— -- The 2007 Nobel Prize in Medicine and Physiology was awarded Monday to three scientists whose work now enables researchers worldwide to create "designer mice" that have transformed the study of human disease.
Although the men worked separately, the techniques they pioneered have enabled scientists to create genetically engineered mice and use them as a living biological workbench to tinker with individual genes, identify their functions and test experimental therapies.
"It's hard to imagine a more appropriate or more wonderful choice than this," says Eric Lander, director of the Broad Institute of MIT and Harvard.

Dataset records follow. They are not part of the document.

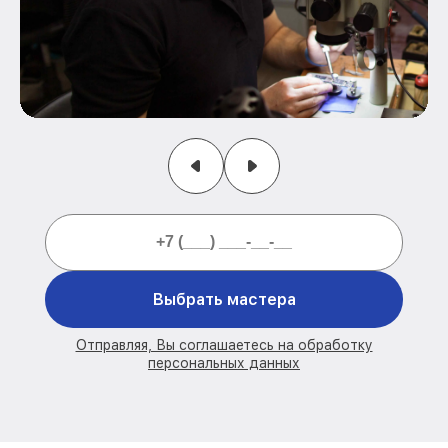
Выбрать мастера
Отправляя, Вы соглашаетесь на обработку
персональных данных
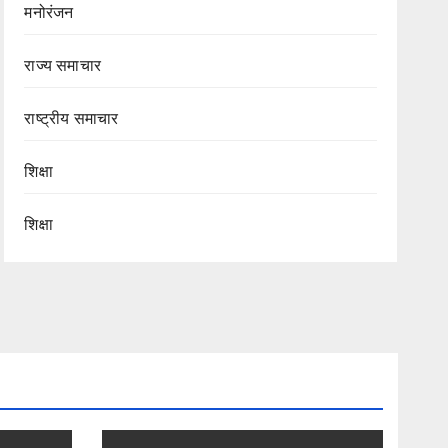
मनोरंजन
राज्य समाचार
राष्ट्रीय समाचार
शिक्षा
शिक्षा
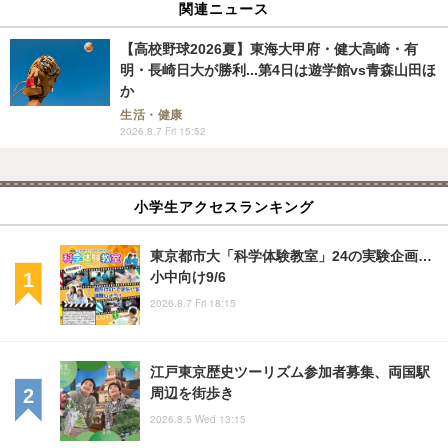
関連ニュース
【高校野球2026夏】東海大甲府・健大高崎・有
明・長崎日大が勝利...第4日は遊学館vs青森山田ほ
か
生活・健康
2026.8.7 Fri 15:52
小学生アクセスランキング
東京都市大「科学体験教室」24の実験企画…
小中向け9/6
2026.8.7 Fri 18:15
江戸東京歴史ツーリズム参加者募集、両国駅
周辺を街歩き
2026.8.5 Wed 13:15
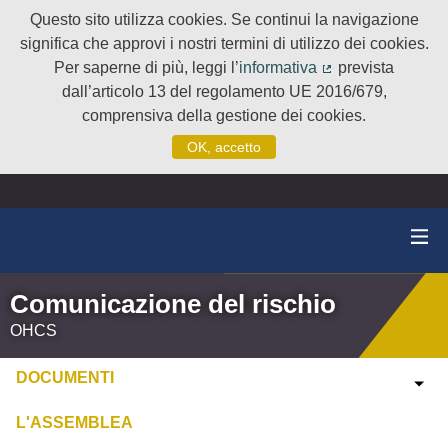
Questo sito utilizza cookies. Se continui la navigazione
significa che approvi i nostri termini di utilizzo dei cookies.
Per saperne di più, leggi l’
informativa
prevista
(Collegamento e
dall’articolo 13 del regolamento UE 2016/679,
comprensiva della gestione dei cookies.
OK, accetto
Comunicazione del rischio
OHCS
DOCUMENTI
L'ASSEMBLEA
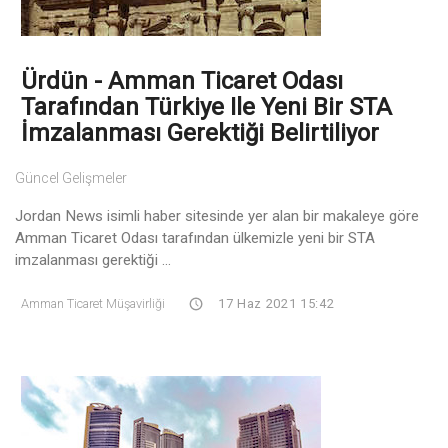
Ürdün - Amman Ticaret Odası
Tarafından Türkiye Ile Yeni Bir STA
İmzalanması Gerektiği Belirtiliyor
Güncel Gelişmeler
Jordan News isimli haber sitesinde yer alan bir makaleye göre
Amman Ticaret Odası tarafından ülkemizle yeni bir STA
imzalanması gerektiği ...
Amman Ticaret Müşavirliği
17 Haz 2021 15:42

Martin Evans of Cardiff University in Wales; Mario Capecchi of the Howard Hughes Medical Institute and the University of Utah; and Oliver Smithies of the University of North Carolina were recognized for discoveries used in "virtually all areas of biomedicine," the Nobel Foundation says.
What gives the work its power, Lander says, is how useful it is. "You want to study a mutation that causes Alzheimer's disease?" he asks. "Make a mouse that has that mutation. You want to study the genetics of diabetes? Make mice with genes that may play a role. Want to study a gene whose function you don't know? Make a mouse in which the gene gets knocked out, see what happens."
For Capecchi, who spent his early childhood on the run from pro-Nazi fascists in Italy while his mother was imprisoned in the Dachau concentration camp, the award caps a remarkable journey. Released from Dachau in 1945, his mother found the 9-year-old naked and filthy in a village hospital.
After emigrating to the USA and graduating from Antioch College, he went to work for James Watkins at Harvard, co-discoverer of the double helix structure of DNA, the biochemical backbone of all life.
At Harvard and later in Utah, he learned how to change genes inside mouse cells. Smithies had gotten there first but credits Capecchi with making the process more reliable and efficient.
For his part, Evans discovered embryonic stem cells — the master cells in mouse embryos that build the whole animal — and how to alter them so that desired genetic changes would be passed from one generation to the next.